Другие два парня спрыгнули со стены прямо в заросли ежевики, которая раскинула вокруг свои усики и сотней колючек вцепилась в штаны напрошенных гостей. За невысоким лесом крестов виднелась черная крыша сторожки могильщика и колокольня маленькой церквушки тянулась шпилем к серебристому облачку, как будто хотела его проткнуть. Над дверью хибарки мерцал огонек оловянной лампадки — защита от духов и призраков — и беспокойный свет отбрасывал трепещущие тени людей на могилы, мешая с растрепанным кустарником. Эузебиус Хофмайер, спотыкаясь, брел за своими провожатыми, одолевавшими мрак уверенной походкой ночных хищников. Постепенно из царства самых древних надгробий они попали в более поздние владения смерти и наконец очутились среди захоронений последних дней, где рыхлость земли выдавала свежую боль утраты.

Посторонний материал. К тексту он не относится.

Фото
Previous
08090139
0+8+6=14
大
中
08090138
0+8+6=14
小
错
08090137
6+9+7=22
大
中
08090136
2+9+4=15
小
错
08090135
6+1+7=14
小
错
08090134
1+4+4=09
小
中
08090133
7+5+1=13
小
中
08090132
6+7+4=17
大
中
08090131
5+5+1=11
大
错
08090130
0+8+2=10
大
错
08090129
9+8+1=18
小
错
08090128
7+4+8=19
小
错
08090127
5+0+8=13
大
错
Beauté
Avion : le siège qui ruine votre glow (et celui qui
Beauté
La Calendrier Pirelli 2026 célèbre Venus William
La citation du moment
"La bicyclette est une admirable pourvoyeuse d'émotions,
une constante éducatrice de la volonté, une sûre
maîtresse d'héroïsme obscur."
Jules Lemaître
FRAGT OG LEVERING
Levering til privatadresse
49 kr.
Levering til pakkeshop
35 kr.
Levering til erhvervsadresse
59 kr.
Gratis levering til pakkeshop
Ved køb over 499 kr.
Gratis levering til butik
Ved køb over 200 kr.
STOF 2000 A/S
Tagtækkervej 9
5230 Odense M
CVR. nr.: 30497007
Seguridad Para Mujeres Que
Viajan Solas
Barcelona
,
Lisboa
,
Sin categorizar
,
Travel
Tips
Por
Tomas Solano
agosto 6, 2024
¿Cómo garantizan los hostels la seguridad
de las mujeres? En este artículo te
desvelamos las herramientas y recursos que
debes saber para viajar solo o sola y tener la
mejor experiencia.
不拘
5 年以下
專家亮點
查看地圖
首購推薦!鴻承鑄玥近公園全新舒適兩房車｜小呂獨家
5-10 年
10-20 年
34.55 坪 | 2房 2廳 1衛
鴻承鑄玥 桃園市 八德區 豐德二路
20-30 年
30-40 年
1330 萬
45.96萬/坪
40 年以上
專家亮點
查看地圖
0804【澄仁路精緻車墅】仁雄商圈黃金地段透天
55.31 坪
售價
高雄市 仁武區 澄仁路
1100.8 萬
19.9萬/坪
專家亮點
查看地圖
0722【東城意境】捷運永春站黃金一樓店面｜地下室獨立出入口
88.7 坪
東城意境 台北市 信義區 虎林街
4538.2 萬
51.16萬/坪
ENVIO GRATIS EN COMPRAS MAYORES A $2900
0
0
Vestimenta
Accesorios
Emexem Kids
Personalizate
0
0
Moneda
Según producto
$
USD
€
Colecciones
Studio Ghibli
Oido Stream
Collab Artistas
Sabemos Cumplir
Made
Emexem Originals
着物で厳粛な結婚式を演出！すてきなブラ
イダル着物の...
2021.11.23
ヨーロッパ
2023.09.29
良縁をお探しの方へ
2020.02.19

— Это должно быть здесь, — вполголоса уронил доктор и ткнул носком ботфорта ограду. Однако троица, располагавшая более точными сведениями, повлекла его дальше в темноту, к следующему холмику под густыми ветвями старой туи. Сталь чиркнула о камень, вспыхнула искра и зажегся маленький фонарик. Трое мужчин принялись, кряхтя, разрывать могилу, пока доктор в сердцах проклинал звон заступов, которые словно жались друг к другу в ужасе перед ночью и зловещим ремеслом своих хозяев.

— Славная была девушка эта Вероника Хюбер, — проворчал один из парней, глубоко втыкая заступ в мягкую землю. — Пригожая и добрая. Жених ее на войну собрался. Мать, известно, убивается, да он так исстрадался, что и жизнь не мила. Доктор нервно щелкнул крышкой серебряной табакерки. Эузебиус Хофмайер начал выказывать нетерпение, поскольку работа продвигалась слишком медленно. Деревья вокруг недовольно роптали, и кроны их отбрасывали трепещущие тени, похожие на черных птиц, пытающихся погасить свет своими крыльями. Рассеянный блеск луны с трудом пробивался через вязкий слой облаков, словно кто-то незримый глядел на землю сквозь узкие прорези в маске, а посреди пустого неба, прямо над колокольней, повисла изящная ладья, посеребренная лучами укрывшегося на западе светила. Эта маленькая тучка казалась доктору груженой серебром испанской галерой, терпящей крушение в открытом море. Потом его мысли снова обратились к реальности. Парни перешептывались и не двигались с места.

— Но, дорогие мои, что за недопустимое промедление! Вы попусту растрачиваете драгоценные минуты! Боже мой, Михель, не хотите же вы, чтобы нас всех здесь поймали? Тогда нечего стоять истуканами и поплевывать на руки! Да если бы я нанял для этого дела трех кротов — и то успел бы больше, чем с вашей медлительностью! Это все же…

— Ennuyant — какая скука! — уронил чей-то голос рядом с Эузебиусом Хофмайером. Доктор почувствовал, как страх холодной змеей пополз у него по спине и обвился кольцом вокруг шеи, а голенища ботфорт прилипли к тощим ногам. Трое парней от неожиданности выронили из грязных рук лопаты, в то время как незнакомец улыбнулся, показав два ряда острых зубов, похожих на зубья пилы-ножовки. — Не беспокойтесь, mon cher! Я рад видеть, что вы также интересуетесь свежими захоронениями, и достаточно бескорыстен, чтобы пожелать вам успеха.

— Вы очень любезны, — пробормотал доктор, не в силах оторвать глаз от спины незнакомца, отбрасывавшей на землю две острых, зубчатых тени, как будто за плечами у него были крылья.

— Отошедшая в вечность девица Хюбер, несомненно, обладает множеством ценных качеств. Но я уступаю ее вам. Наука, мой дорогой, прежде всего! Ваше усердие заслуживает всяческой поддержки, и близорукость властей в этом вопросе — самое большое препятствие для серьезных занятий анатомией.

— Вы слишком добры. Так, значит, мы — коллеги?

— До некоторой степени… — под шлафроком незнакомца что-то закряхтело — будто пришел в действие ржавый часовой механизм — и он снова продемонстрировал два ряда сверкающих зубьев пилы. — Однако власти оберегают разложение, мой дорогой. Они прячут мертвецов в земле и чинят препятствия науке, которая им докучает. Но я не хочу составлять вам конкуренцию. Девица Хюбер — ваша.